Enhancement: try to respect language for AI suggestions (#12894)

2026-07-19 02:14:54 +00:00 · 2026-06-01 12:11:46 -07:00
parent f6c865bf47
commit 27426c04b0
4 changed files with 204 additions and 15 deletions
@@ -25,6 +25,7 @@ from documents.models import DocumentType
 from documents.models import ShareLink
 from documents.models import StoragePath
 from documents.models import Tag
+from documents.models import UiSettings
 from documents.signals.handlers import update_llm_suggestions_cache
 from documents.tests.utils import DirectoriesMixin
 from documents.tests.utils import read_streaming_response
@@ -319,6 +320,10 @@ class TestAISuggestions(DirectoriesMixin, TestCase):
        )
        self.assertEqual(response.status_code, status.HTTP_200_OK)
        self.assertEqual(response.json(), {"tags": ["tag1", "tag2"]})
+        mock_get_cache.assert_called_once_with(
+            self.document.pk,
+            backend="mock_backend",
+        )
        mock_refresh_cache.assert_called_once_with(self.document.pk)

    @patch("documents.views.get_ai_document_classification")
@@ -359,6 +364,49 @@ class TestAISuggestions(DirectoriesMixin, TestCase):
                "dates": ["2023-01-01"],
            },
        )
+        mock_get_ai_classification.assert_called_once_with(
+            self.document,
+            self.user,
+            None,
+        )
+
+    @patch("documents.views.get_ai_document_classification")
+    @override_settings(
+        AI_ENABLED=True,
+        LLM_BACKEND="mock_backend",
+    )
+    def test_ai_suggestions_uses_user_display_language(
+        self,
+        mock_get_ai_classification,
+    ) -> None:
+        UiSettings.objects.create(user=self.user, settings={"language": "de-de"})
+        mock_get_ai_classification.return_value = {
+            "title": "KI Title",
+            "tags": [],
+            "correspondents": [],
+            "document_types": [],
+            "storage_paths": [],
+            "dates": [],
+        }
+
+        self.client.force_login(user=self.user)
+        response = self.client.get(
+            f"/api/documents/{self.document.pk}/ai_suggestions/",
+        )
+
+        self.assertEqual(response.status_code, status.HTTP_200_OK)
+        mock_get_ai_classification.assert_called_once_with(
+            self.document,
+            self.user,
+            "de-de",
+        )
+        self.assertEqual(
+            get_llm_suggestion_cache(
+                self.document.pk,
+                backend="mock_backend:de-de",
+            ).suggestions["title"],
+            "KI Title",
+        )

    @patch("documents.views.get_ai_document_classification")
    @override_settings(
@@ -1469,9 +1469,21 @@ class DocumentViewSet(
        if not ai_config.ai_enabled:
            return HttpResponseBadRequest("AI is required for this feature")

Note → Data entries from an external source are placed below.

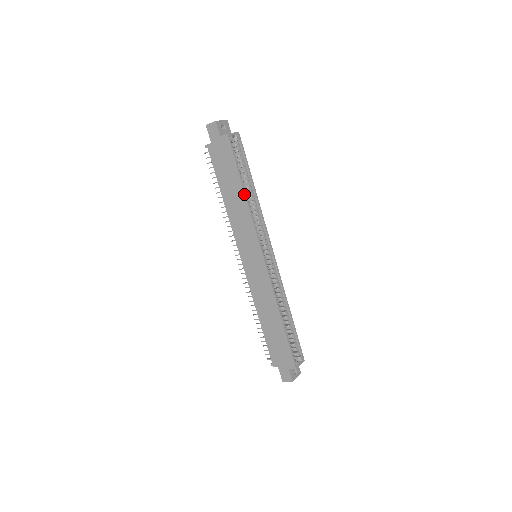
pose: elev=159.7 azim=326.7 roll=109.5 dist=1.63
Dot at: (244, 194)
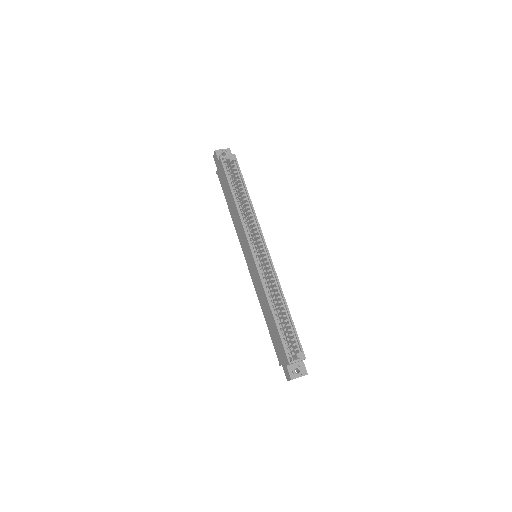
Dot at: (234, 201)
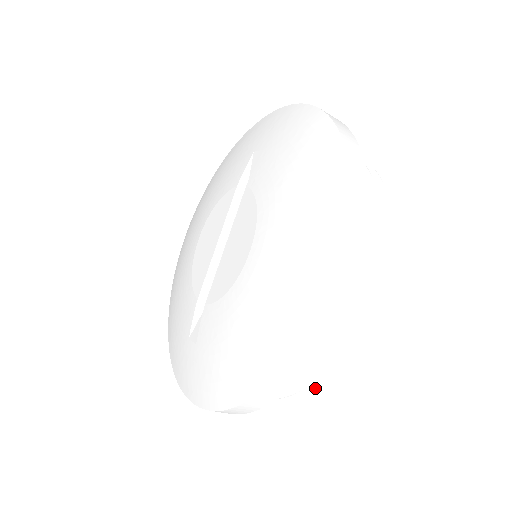
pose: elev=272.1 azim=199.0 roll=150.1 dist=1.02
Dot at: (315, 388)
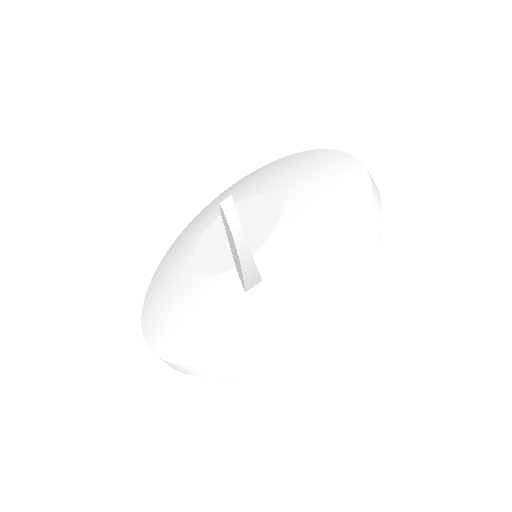
Dot at: (376, 284)
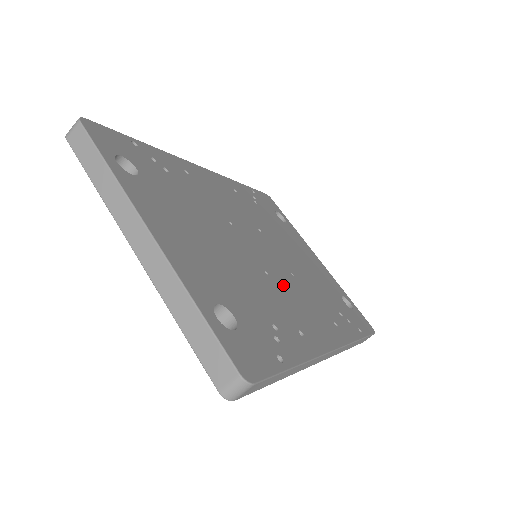
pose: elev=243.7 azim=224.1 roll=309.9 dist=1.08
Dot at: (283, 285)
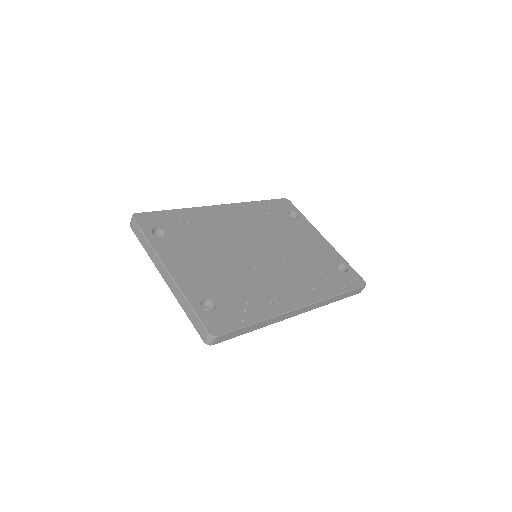
Dot at: (268, 273)
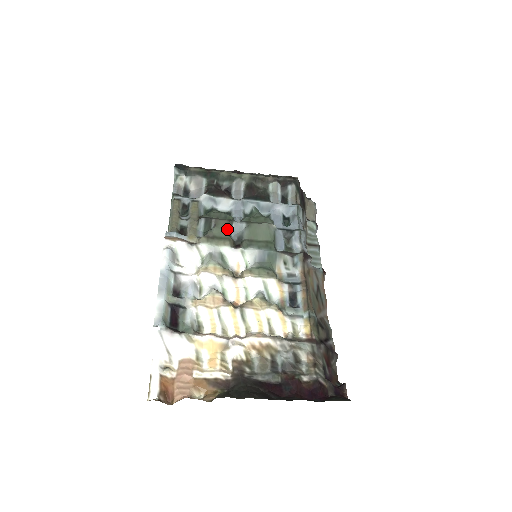
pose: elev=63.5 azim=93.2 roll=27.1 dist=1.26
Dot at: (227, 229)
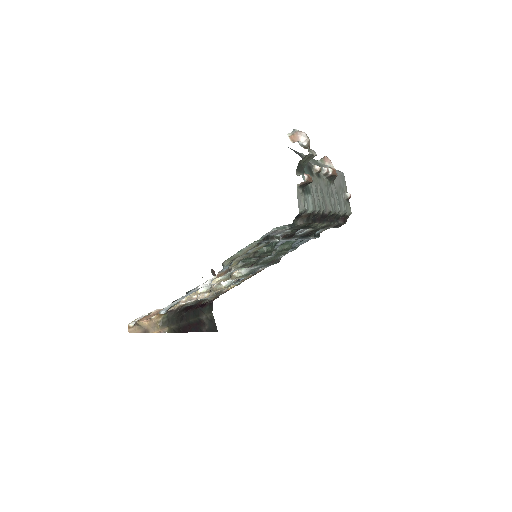
Dot at: occluded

+        output_language = None
+        if hasattr(request.user, "ui_settings") and isinstance(
+            request.user.ui_settings.settings,
+            dict,
+        ):
+            output_language = request.user.ui_settings.settings.get("language") or None
+        llm_cache_backend = (
+            f"{ai_config.llm_backend}:{output_language}"
+            if output_language
+            else ai_config.llm_backend
+        )
+
        cached_llm_suggestions = get_llm_suggestion_cache(
            doc.pk,
-            backend=ai_config.llm_backend,
+            backend=llm_cache_backend,
        )

        if cached_llm_suggestions:
@@ -1479,7 +1491,11 @@ class DocumentViewSet(
            return Response(cached_llm_suggestions.suggestions)

        try:
-            llm_suggestions = get_ai_document_classification(doc, request.user)
+            llm_suggestions = get_ai_document_classification(
+                doc,
+                request.user,
+                output_language,
+            )
        except ValueError as exc:
            logger.exception(
                "Invalid AI configuration while generating suggestions for "
@@ -1532,7 +1548,7 @@ class DocumentViewSet(
            "dates": llm_suggestions.get("dates", []),
        }

-        set_llm_suggestions_cache(doc.pk, resp_data, backend=ai_config.llm_backend)
+        set_llm_suggestions_cache(doc.pk, resp_data, backend=llm_cache_backend)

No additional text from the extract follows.